The task: Could you reproduce all of the material below line for line, keeping every word and character unchanged?

════

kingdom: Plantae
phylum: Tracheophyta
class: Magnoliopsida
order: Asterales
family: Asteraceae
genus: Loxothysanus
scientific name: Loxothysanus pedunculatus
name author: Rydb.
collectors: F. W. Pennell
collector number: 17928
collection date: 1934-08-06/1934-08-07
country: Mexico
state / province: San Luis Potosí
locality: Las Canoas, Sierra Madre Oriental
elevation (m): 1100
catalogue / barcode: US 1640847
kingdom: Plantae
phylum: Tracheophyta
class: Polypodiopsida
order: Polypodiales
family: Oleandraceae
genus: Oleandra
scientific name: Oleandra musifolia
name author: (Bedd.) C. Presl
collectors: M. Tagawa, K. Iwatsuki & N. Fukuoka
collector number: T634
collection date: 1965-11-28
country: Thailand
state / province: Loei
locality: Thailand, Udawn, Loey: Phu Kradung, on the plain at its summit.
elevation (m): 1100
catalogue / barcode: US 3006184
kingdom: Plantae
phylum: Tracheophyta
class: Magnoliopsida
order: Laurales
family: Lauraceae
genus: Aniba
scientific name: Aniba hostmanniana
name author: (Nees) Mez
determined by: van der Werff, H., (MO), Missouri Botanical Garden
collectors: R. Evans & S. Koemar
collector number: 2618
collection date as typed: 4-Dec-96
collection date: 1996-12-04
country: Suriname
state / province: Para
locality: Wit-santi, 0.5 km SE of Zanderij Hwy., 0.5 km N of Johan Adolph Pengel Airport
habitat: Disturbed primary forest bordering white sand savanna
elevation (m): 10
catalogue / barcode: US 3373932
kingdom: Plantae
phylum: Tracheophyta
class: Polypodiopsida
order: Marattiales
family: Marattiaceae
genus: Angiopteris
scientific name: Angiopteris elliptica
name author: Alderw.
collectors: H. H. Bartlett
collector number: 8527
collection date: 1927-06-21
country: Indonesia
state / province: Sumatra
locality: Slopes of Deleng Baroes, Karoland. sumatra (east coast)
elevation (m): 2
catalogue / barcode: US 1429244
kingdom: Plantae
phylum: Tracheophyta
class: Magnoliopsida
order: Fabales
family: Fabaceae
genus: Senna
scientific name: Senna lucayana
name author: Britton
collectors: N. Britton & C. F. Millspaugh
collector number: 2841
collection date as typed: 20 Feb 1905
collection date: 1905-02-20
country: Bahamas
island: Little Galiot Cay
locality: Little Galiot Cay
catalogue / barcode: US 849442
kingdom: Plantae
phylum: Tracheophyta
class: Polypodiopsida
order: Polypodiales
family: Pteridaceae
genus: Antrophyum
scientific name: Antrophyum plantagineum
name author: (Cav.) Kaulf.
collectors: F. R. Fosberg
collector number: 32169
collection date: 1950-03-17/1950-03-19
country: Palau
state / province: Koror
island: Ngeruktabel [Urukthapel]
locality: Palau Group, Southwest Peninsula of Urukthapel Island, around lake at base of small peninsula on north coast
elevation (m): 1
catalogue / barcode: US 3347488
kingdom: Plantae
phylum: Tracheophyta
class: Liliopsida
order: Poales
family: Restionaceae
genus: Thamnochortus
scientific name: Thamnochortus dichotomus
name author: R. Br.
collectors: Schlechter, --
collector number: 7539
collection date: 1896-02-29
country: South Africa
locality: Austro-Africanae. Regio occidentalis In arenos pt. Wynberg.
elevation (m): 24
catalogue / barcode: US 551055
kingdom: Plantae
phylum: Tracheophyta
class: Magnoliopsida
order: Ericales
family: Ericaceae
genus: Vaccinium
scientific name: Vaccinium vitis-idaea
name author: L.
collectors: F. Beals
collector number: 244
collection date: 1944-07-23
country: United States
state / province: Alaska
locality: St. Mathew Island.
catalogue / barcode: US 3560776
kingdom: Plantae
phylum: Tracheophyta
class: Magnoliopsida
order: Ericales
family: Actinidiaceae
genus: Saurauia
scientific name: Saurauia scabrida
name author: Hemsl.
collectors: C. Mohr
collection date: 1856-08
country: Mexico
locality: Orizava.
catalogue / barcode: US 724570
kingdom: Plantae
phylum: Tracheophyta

════

Output for this task:
kingdom: Plantae
phylum: Tracheophyta
class: Magnoliopsida
order: Asterales
family: Asteraceae
genus: Loxothysanus
scientific name: Loxothysanus pedunculatus
name author: Rydb.
collectors: F. W. Pennell
collector number: 17928
collection date: 1934-08-06/1934-08-07
country: Mexico
state / province: San Luis Potosí
locality: Las Canoas, Sierra Madre Oriental
elevation (m): 1100
catalogue / barcode: US 1640847
kingdom: Plantae
phylum: Tracheophyta
class: Polypodiopsida
order: Polypodiales
family: Oleandraceae
genus: Oleandra
scientific name: Oleandra musifolia
name author: (Bedd.) C. Presl
collectors: M. Tagawa, K. Iwatsuki & N. Fukuoka
collector number: T634
collection date: 1965-11-28
country: Thailand
state / province: Loei
locality: Thailand, Udawn, Loey: Phu Kradung, on the plain at its summit.
elevation (m): 1100
catalogue / barcode: US 3006184
kingdom: Plantae
phylum: Tracheophyta
class: Magnoliopsida
order: Laurales
family: Lauraceae
genus: Aniba
scientific name: Aniba hostmanniana
name author: (Nees) Mez
determined by: van der Werff, H., (MO), Missouri Botanical Garden
collectors: R. Evans & S. Koemar
collector number: 2618
collection date as typed: 4-Dec-96
collection date: 1996-12-04
country: Suriname
state / province: Para
locality: Wit-santi, 0.5 km SE of Zanderij Hwy., 0.5 km N of Johan Adolph Pengel Airport
habitat: Disturbed primary forest bordering white sand savanna
elevation (m): 10
catalogue / barcode: US 3373932
kingdom: Plantae
phylum: Tracheophyta
class: Polypodiopsida
order: Marattiales
family: Marattiaceae
genus: Angiopteris
scientific name: Angiopteris elliptica
name author: Alderw.
collectors: H. H. Bartlett
collector number: 8527
collection date: 1927-06-21
country: Indonesia
state / province: Sumatra
locality: Slopes of Deleng Baroes, Karoland. sumatra (east coast)
elevation (m): 2
catalogue / barcode: US 1429244
kingdom: Plantae
phylum: Tracheophyta
class: Magnoliopsida
order: Fabales
family: Fabaceae
genus: Senna
scientific name: Senna lucayana
name author: Britton
collectors: N. Britton & C. F. Millspaugh
collector number: 2841
collection date as typed: 20 Feb 1905
collection date: 1905-02-20
country: Bahamas
island: Little Galiot Cay
locality: Little Galiot Cay
catalogue / barcode: US 849442
kingdom: Plantae
phylum: Tracheophyta
class: Polypodiopsida
order: Polypodiales
family: Pteridaceae
genus: Antrophyum
scientific name: Antrophyum plantagineum
name author: (Cav.) Kaulf.
collectors: F. R. Fosberg
collector number: 32169
collection date: 1950-03-17/1950-03-19
country: Palau
state / province: Koror
island: Ngeruktabel [Urukthapel]
locality: Palau Group, Southwest Peninsula of Urukthapel Island, around lake at base of small peninsula on north coast
elevation (m): 1
catalogue / barcode: US 3347488
kingdom: Plantae
phylum: Tracheophyta
class: Liliopsida
order: Poales
family: Restionaceae
genus: Thamnochortus
scientific name: Thamnochortus dichotomus
name author: R. Br.
collectors: Schlechter, --
collector number: 7539
collection date: 1896-02-29
country: South Africa
locality: Austro-Africanae. Regio occidentalis In arenos pt. Wynberg.
elevation (m): 24
catalogue / barcode: US 551055
kingdom: Plantae
phylum: Tracheophyta
class: Magnoliopsida
order: Ericales
family: Ericaceae
genus: Vaccinium
scientific name: Vaccinium vitis-idaea
name author: L.
collectors: F. Beals
collector number: 244
collection date: 1944-07-23
country: United States
state / province: Alaska
locality: St. Mathew Island.
catalogue / barcode: US 3560776
kingdom: Plantae
phylum: Tracheophyta
class: Magnoliopsida
order: Ericales
family: Actinidiaceae
genus: Saurauia
scientific name: Saurauia scabrida
name author: Hemsl.
collectors: C. Mohr
collection date: 1856-08
country: Mexico
locality: Orizava.
catalogue / barcode: US 724570
kingdom: Plantae
phylum: Tracheophyta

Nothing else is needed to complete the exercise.